Mike’s advice is to “watch how they interact on different tasks and look for differences.” The diversity in how people use conversational tools is a goldmine for insight—and it helps surface opportunities for refinement before launching widely.

The risk of waiting too long

The tech industry moves fast, and AI adoption in business is accelerating. While many companies are treating AI as a feature to be bolted onto existing products, Mike warned that this mindset mirrors how outdated software tried (and failed) to adapt to past transitions.

“That’s like Lotus 1-2-3 trying to add menus after the fact,” he said. “You need to rethink the entire interaction paradigm.”

The companies that wait 18 months to act could be leapfrogged by startups that are already building with AI-first mindsets today. Even if your product or website isn’t traditionally “software,” the shift applies. If your business interacts with customers digitally, you’re part of the transformation.

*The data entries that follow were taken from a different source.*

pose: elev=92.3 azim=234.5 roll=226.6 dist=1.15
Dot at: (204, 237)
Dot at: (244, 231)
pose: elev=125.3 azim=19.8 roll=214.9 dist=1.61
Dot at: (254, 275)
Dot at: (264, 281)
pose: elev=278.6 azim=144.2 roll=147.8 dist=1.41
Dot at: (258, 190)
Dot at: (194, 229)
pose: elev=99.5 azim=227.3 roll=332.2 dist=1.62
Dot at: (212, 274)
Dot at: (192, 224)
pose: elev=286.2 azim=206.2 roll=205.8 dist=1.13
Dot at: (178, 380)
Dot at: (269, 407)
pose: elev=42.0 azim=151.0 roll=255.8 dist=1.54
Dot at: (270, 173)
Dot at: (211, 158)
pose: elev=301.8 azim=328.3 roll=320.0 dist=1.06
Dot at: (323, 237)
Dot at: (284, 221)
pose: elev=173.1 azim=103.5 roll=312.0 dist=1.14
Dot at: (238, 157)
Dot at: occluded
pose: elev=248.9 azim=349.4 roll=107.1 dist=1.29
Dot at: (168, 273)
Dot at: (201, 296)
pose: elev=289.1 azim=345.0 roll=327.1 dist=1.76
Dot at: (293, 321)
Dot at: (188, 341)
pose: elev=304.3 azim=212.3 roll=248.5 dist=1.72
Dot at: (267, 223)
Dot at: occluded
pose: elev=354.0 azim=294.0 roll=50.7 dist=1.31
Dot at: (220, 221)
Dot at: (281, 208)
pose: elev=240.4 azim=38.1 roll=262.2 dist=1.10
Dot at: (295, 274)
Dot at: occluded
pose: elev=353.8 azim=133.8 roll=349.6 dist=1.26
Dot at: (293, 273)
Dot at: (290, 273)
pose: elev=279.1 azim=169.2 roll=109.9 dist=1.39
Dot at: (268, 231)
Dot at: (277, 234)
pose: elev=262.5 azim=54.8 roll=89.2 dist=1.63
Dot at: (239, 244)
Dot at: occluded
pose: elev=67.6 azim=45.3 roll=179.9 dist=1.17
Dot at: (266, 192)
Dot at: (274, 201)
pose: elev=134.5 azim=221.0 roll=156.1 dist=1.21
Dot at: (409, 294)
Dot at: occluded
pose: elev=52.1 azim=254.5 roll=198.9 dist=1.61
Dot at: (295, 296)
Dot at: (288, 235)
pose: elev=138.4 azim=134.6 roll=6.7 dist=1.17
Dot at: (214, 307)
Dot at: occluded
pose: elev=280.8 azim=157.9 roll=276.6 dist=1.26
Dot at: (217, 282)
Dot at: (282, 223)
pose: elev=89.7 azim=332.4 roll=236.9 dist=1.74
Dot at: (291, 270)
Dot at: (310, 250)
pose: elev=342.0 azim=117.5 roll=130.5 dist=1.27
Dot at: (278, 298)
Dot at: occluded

“Any of us who go to market through online interactions, lots of different industries, we are creating software. Our websites are software,” Mike said. “For anybody who goes to market electronically, how do you market? How do you sell in an age when you're when your corporate spokesperson and your corporate sales agent is a bot? How does that infinitely adjustable, infinitely customizable, infinitely responsive bot that can have an ongoing conversation with every customer you know?

“On one hand, that is the dream of every marketer and salesperson I've ever met. On the other hand, we've got to actually implement it and we need to get cracking.”

Start small, but start now

Adapting to conversational AI doesn’t require a full product overhaul overnight. Mike encouraged teams to start by experimenting with how AI can serve their existing customer journeys.

A simple exercise: have users perform a task related to your product or service using ChatGPT. Watch how they phrase their requests. Note what the bot gets right, and what it misses.

Then, build on that with mockups, small prototypes, and iterative testing. The key is to start learning, adapting, and moving before the competitive pressure becomes overwhelming.

“There’s no right answer yet,” Mike said. “But you don’t want to wait until it becomes urgent.”

Final thoughts

The rise of conversational AI is more than a trend; it’s a signal that the rules of user experience design are evolving. Teams that embrace this shift, test deeply, and think holistically about tone, personality, and brand alignment will be best positioned to lead.

“There’s so much to do,” Mike said. “And it’s going to be really exciting and fun.”